Leg Man also features a character from the world of law. The story is unusual in that it puts the legal assistant at centre stage as protagonist. It is typical of Gardner’s work in its use of canny tricks and an eye for detail to solve the mystery.
Leg Man
Mae Devers came into my office with the mail. She stood by my chair for a moment putting envelopes on the desk, pausing to make little adjustments of the inkwell and paper weights, tidying things up a bit.
There was a patent-leather belt around her waist, and below that belt I could see the play of muscles as her supple figure moved from side to side. I slid my arm around the belt and started to draw her close to me.
“Don’t get fresh!” she said, trying to pull my hand away, but not trying too hard.
“Listen, I have work to do,” she said. “Let me loose, Pete.”
“Holding you for ransom, smile-eyes,” I told her.
She suddenly bent down. Her lips formed a hot circle against mine-and Cedric L. Boniface had to choose that moment to come busting into my office without knocking.
Mae heard the preliminary rattle of the door-knob, and scooped up a bunch of papers from the desk. I ran fingers through my hair, and Boniface cleared his throat in his best professional manner.
I couldn’t be certain whether I had any lipstick on my mouth, so I put my elbow on my desk, covered my mouth with the fingers of my hand and stared intently at an open law book.
Mae Devers said, “Very well, Mr. Wennick, I’ll see that it gets in the mail,” and started for the door. As she passed Boniface, she turned and gave me a roguish glance, as much as to say, “Now, smartie, see what you’ve got yourself into.”
Boniface stared at me, hard. His yellowish eyes, with the bluish-white eyeballs, reminded me of hard-boiled eggs which had been peeled and cut in two lengthwise. He was in a vile humour.
“What was all the commotion about?” he asked.
“Commotion?” I inquired raising my eyes, but keeping my hand to my mouth. “Where?”
“In here,” he said.
Mae Devers was just closing the door. “Did you hear anything, Miss Devers?” I asked in my most dignified manner.
“No, sir,” she said demurely, and slipped out into the corridor.
I frowned down at the open law book on the desk. “I can’t seem to make any sense out of the distinction between a bailment of the first class and a bailment of the second class.”
That mollified Boniface somewhat. He loved to discourse on the academic legal points which no one else ever gave a damn about.

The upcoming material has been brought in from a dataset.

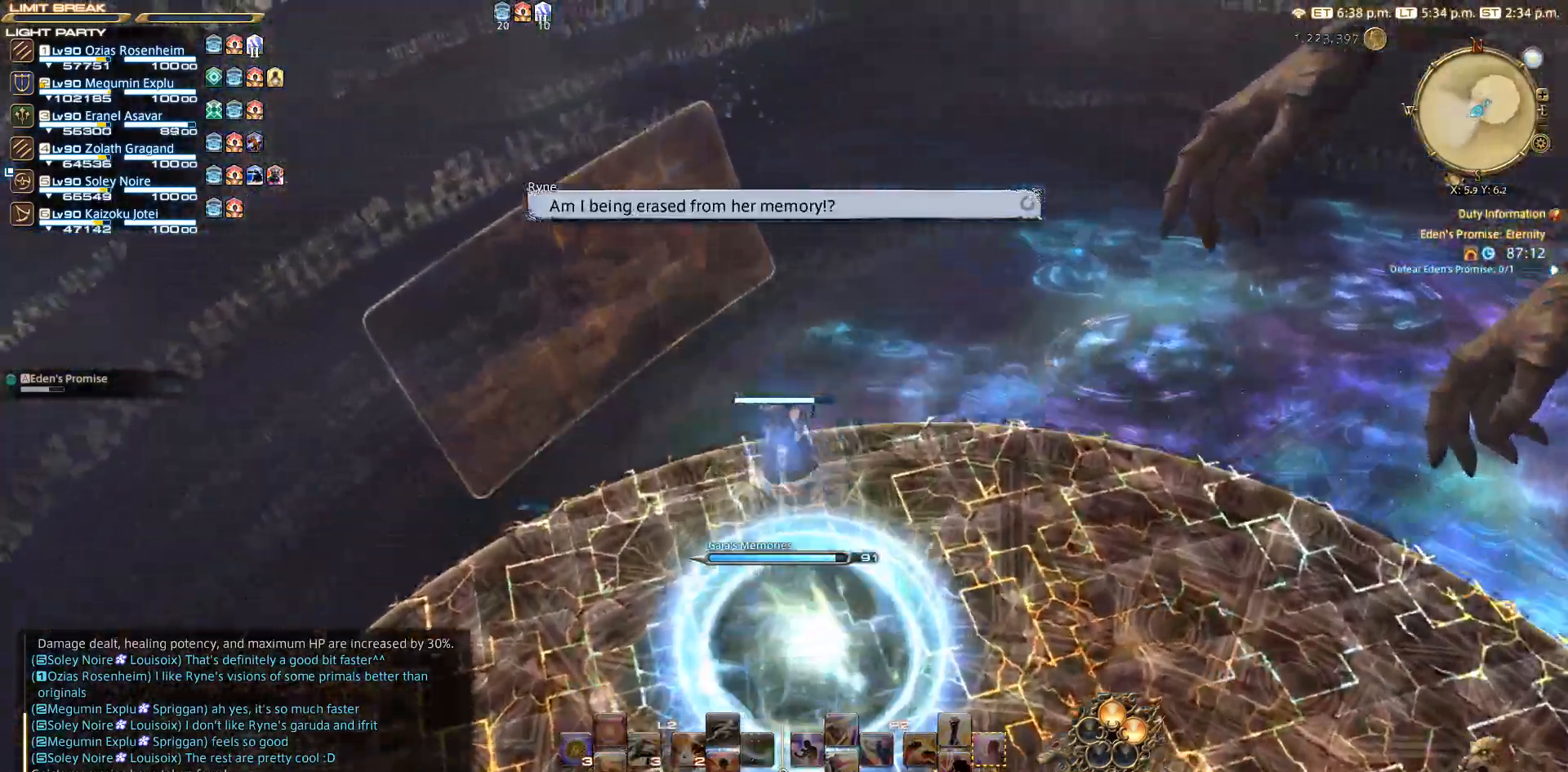
{"buttons": [], "left_stick": "down-right", "right_stick": "center", "events": [[67, "CIRCLE", "down"], [350, "left_stick", "right"], [433, "CIRCLE", "up"], [450, "left_stick", "down-right"]]}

“The distinction,” he said, “is relatively simple, if you can keep from becoming confused by the terminology. Primarily, the matter of consideration is the determining factor in the classification of all bailments.”

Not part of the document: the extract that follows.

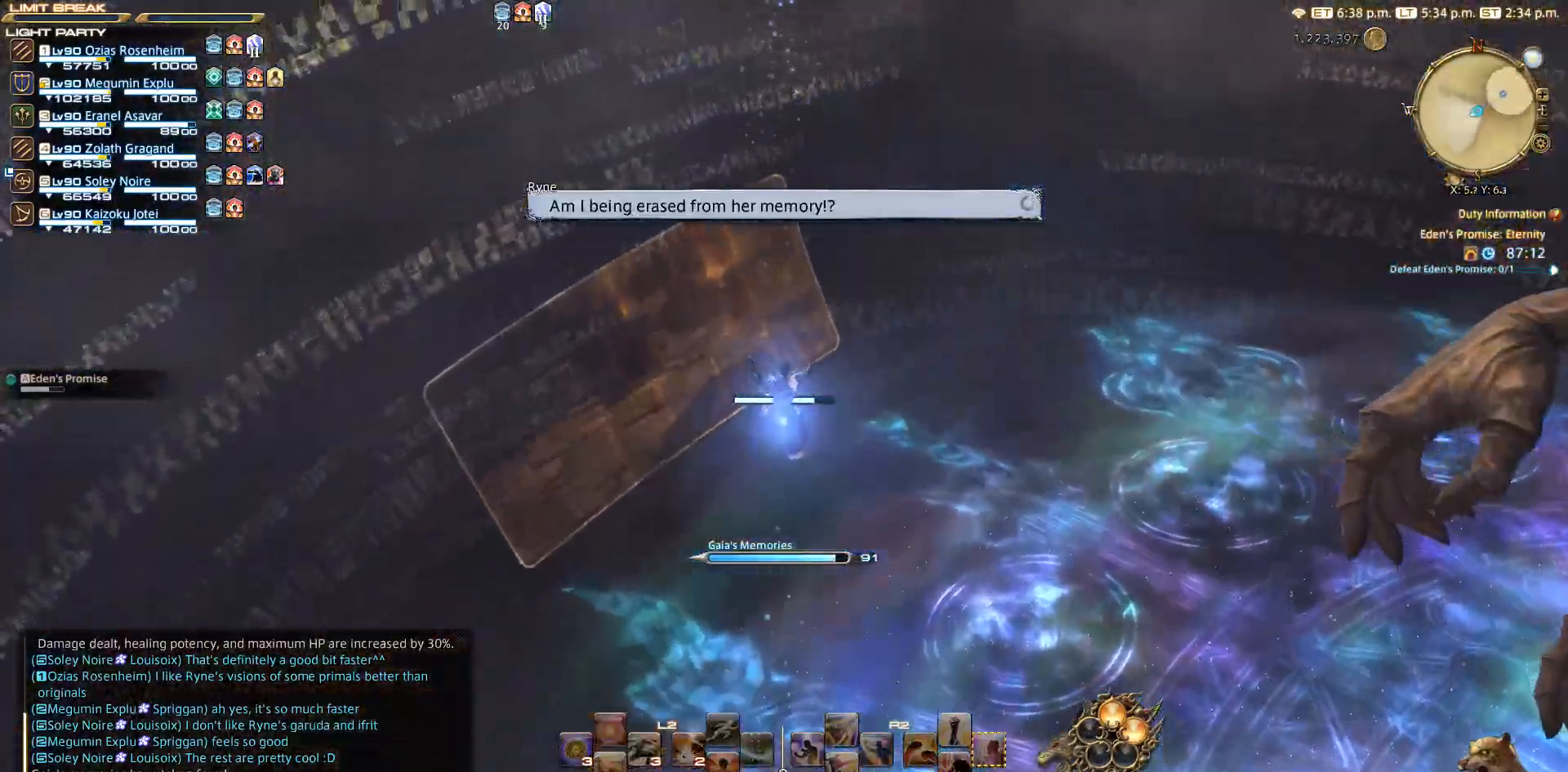
{"buttons": [], "left_stick": "up", "right_stick": "center", "events": [[200, "left_stick", "down"], [383, "left_stick", "left"], [483, "left_stick", "up"]]}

“Yes, sir,” I said, my voice muffled behind my hand.
Boniface stared at me. “Wennick,” he said, “there’s something queer about your connection with this firm. You’re supposed to be studying law. You’re supposed to make investigations. You’re a cross between a sublimated law clerk and a detective. It just happens, however, that in checking over our income tax, I find that the emoluments which have been paid you during the past three months would fix your salary at something over fifteen thousand dollars a year.”
There was nothing I could say to that, so I kept quiet.
Mae Devers opened the door and said, “Mr. Jonathan wants to see you at once, Mr. Wennick.”
I got out of the chair as though it had been filled with tacks and said, “I’m coming at once. Excuse me, Mr. Boniface.”
Mae Devers stood in the doorway which led to the general offices and laughed at me as I jerked out a handkerchief and wiped lipstick from my mouth. “That,” she told me, “is what you get for playing around.”
I didn’t have time to say anything. When old E. B. Jonathan sent word that he wanted to see me at once, it meant that he wanted to see me at once. Cedric L. Boniface followed me to the door of my office and stared meditatively down the corridor as though debating with himself whether or not to invade the sanctity of E. B.’s office to pursue the subject further. I popped into E. B.’s private office like a rabbit making its burrow two jumps ahead of a fox.
Old E. B. looked worse than ever this morning. His face was the colour of skimmed milk. There were pouches underneath his tired eyes as big as my fist. His face was puckered up into the acrimonious expression of one who has just bit into a sour lemon.
“Lock the door, Wennick,” he said.
I locked the door.
“Take a seat.”
I sat down.
“Wennick,” he said, “we’re in a devil of a mess.”
I sat there, waiting for him to go on.
“There was some question over certain deductions in my income tax statement,” he said. “Without thinking, I told Mr. Boniface to brief the point. That made it necessary for him to consult the income tax return, and he saw how much you’d been paid for the last three months.”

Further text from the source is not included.